Further, even when a large number of light-induced gratings are formed on the same plane optical circuit, a phase grating mask can be formed collectively for each wafer. Further, when forming the photo-induced grating, it is not necessary to arrange each phase grating mask with high precision as in the related art, and the process of forming the photo-induced grating can be greatly simplified.

Further, since the phase grating mask is formed in advance by the lithography technique, the arrangement of the light-induced grating is not restricted, and a plurality of light-induced gratings can be arbitrarily formed in a narrow region. Further, when forming a phase grating mask on the outer surface of the cladding of the optical waveguide, the phase grating mask is formed using a silicone-based photosensitive resin composition, so that it is easier than a method using a general etching process. A phase grating mask can be formed.

[Brief description of the drawings]

FIG. 1 is an explanatory diagram showing a method for forming a light-induced grating of an optical waveguide according to an embodiment of the present invention.

FIG. 2 is an explanatory view showing an example of a forming process of a phase grating mask of the present invention.

FIG. 3 is an explanatory view showing an example of a forming process of another phase grating mask of the present invention.

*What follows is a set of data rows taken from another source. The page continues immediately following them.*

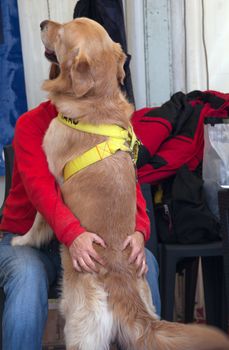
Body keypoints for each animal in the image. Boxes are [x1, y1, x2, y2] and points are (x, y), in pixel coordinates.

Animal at [11, 17, 229, 350]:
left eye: (61, 33)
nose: (43, 23)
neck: (95, 100)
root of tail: (124, 290)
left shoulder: (50, 173)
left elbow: (38, 219)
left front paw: (21, 240)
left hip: (80, 330)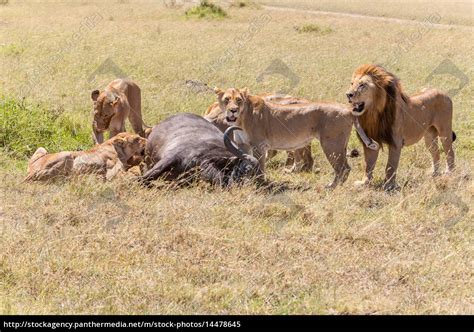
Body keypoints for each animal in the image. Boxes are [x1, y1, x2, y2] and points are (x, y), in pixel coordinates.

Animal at [213, 87, 354, 187]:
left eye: (239, 100)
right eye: (226, 100)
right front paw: (249, 181)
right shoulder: (243, 145)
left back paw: (332, 187)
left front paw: (259, 183)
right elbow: (246, 161)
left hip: (331, 144)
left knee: (342, 168)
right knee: (346, 168)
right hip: (341, 145)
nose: (233, 110)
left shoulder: (259, 145)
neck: (240, 119)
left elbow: (259, 165)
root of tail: (348, 108)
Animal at [346, 63, 458, 191]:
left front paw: (388, 185)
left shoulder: (396, 142)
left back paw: (449, 173)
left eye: (362, 85)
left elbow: (390, 166)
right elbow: (368, 165)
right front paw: (364, 182)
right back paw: (434, 173)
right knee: (436, 152)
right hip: (429, 136)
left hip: (444, 131)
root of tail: (444, 93)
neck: (373, 114)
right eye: (352, 83)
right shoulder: (370, 142)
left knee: (450, 152)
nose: (348, 94)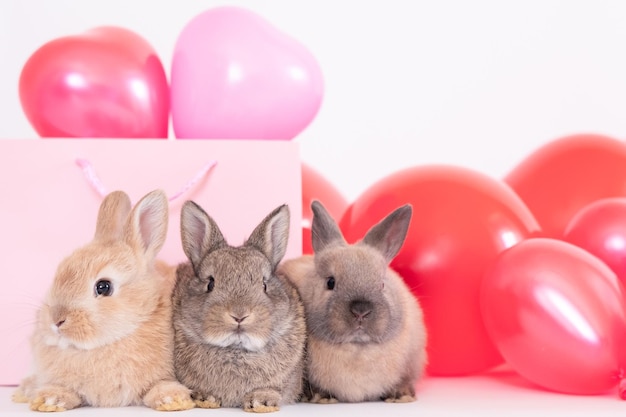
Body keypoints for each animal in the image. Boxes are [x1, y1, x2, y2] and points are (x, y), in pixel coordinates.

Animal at [11, 190, 193, 412]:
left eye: (104, 286)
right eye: (59, 272)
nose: (56, 320)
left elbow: (161, 384)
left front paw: (172, 399)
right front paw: (50, 399)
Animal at [171, 200, 304, 412]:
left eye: (264, 284)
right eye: (210, 283)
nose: (239, 315)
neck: (236, 349)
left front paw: (261, 401)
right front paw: (205, 398)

FIG. 4 is an explanatory diagram showing an MZ type three-wavelength demultiplexer according to the first embodiment of the present invention.

FIG. 5 is an explanatory view showing a hybrid integrated multi-wavelength light source according to a second embodiment of the present invention.

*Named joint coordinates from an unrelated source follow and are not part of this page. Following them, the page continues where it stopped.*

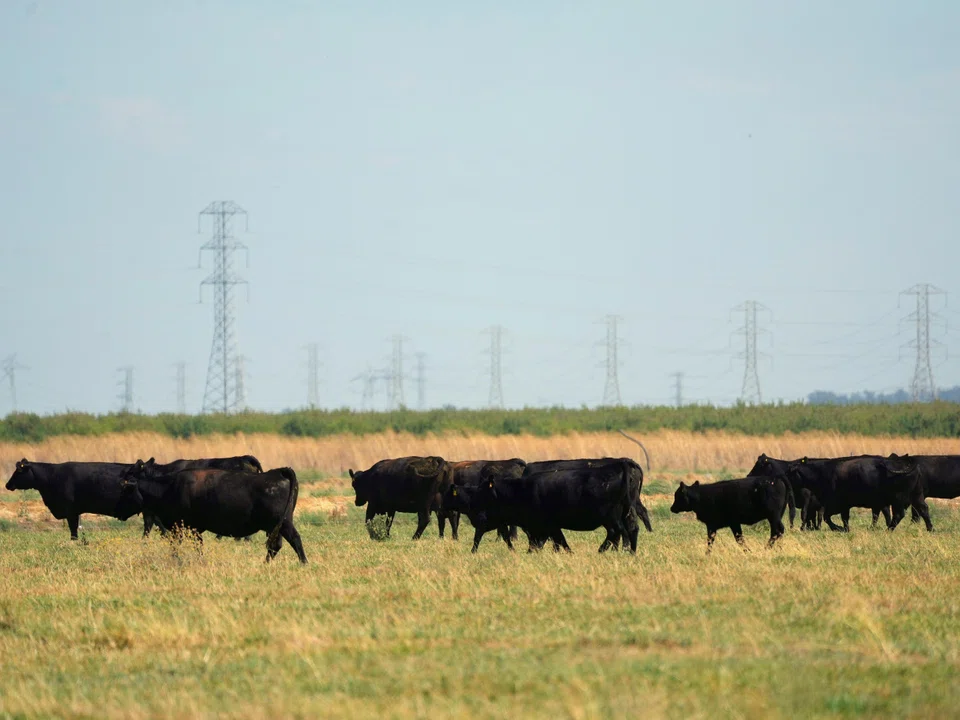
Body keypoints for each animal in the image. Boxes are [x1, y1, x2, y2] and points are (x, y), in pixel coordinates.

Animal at [444, 460, 640, 554]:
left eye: (483, 490)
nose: (473, 502)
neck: (520, 490)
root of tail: (617, 466)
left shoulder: (545, 525)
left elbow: (550, 542)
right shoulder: (545, 527)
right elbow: (549, 542)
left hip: (609, 516)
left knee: (616, 532)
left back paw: (601, 551)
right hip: (625, 512)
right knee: (630, 529)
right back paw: (631, 552)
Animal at [786, 455, 930, 532]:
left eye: (790, 473)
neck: (823, 472)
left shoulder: (837, 504)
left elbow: (830, 517)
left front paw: (840, 528)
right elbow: (841, 518)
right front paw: (844, 528)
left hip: (898, 498)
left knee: (899, 514)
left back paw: (888, 529)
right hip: (916, 495)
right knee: (923, 509)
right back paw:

FIG. 6 is an explanatory view showing another hybrid integrated multi-wavelength light source according to the third embodiment of the present invention.

FIG. 7 is an explanatory view showing a conventional light-induced grating forming method for an optical waveguide.

[Description of Signs] 1 ... Ultraviolet light, 2 ... First-order diffracted light, 3 ... Phase grating mask, 3A ... Quartz substrate, 4 ... Optical waveguide, 5 ... Light induced grating, 6A ... Upper cladding, 6B ... Lower cladding, 6C ... Core, 7: Si substrate, 8: silicone-based photosensitive resin composition, 9: MZ type three-wavelength demultiplexer, 9A: input port, 9B to 9D: output port, 10: hybrid integrated multi-wavelength light source, 11: semiconductor Laser, 12 ... combiner, 1
3A, 13B: UV light irradiation area.

Claims (6)

[Claims] 1. An optical waveguide comprising a core and a clad formed around the core and formed on a substrate, wherein the optical waveguide is provided on the outer surface of the clad and interferes with ultraviolet light to form a light-induced grating in the core region. An optical waveguide, comprising: a phase grating mask of (1), and a light-induced grating formed in a core region using the phase grating mask. 2. An optical waveguide formed on a substrate and comprising a core and a clad formed around the core, wherein the optical waveguide is provided on the outer surface of the clad and interferes with ultraviolet light to form a light-induced grating in the core region. An optical waveguide comprising the phase grating mask of (1). 3. The optical waveguide according to claim 1, wherein the phase grating mask is formed by repeating irregularities formed on the outer surface of the clad. 4. The optical waveguide according to claim 1, wherein the phase grating mask is formed by repeating irregularities formed on the silicone-based photosensitive resin composition disposed on the outer surface of the clad. Wave path. 5. The method of manufacturing an optical waveguide according to claim 3, wherein the irregularities formed on the outer surface of the clad are repeatedly formed by etching. 6. The method of manufacturing an optical waveguide according to claim 2, wherein the outer surface of the clad is irradiated with ultraviolet light to form a light-induced grating in the core region.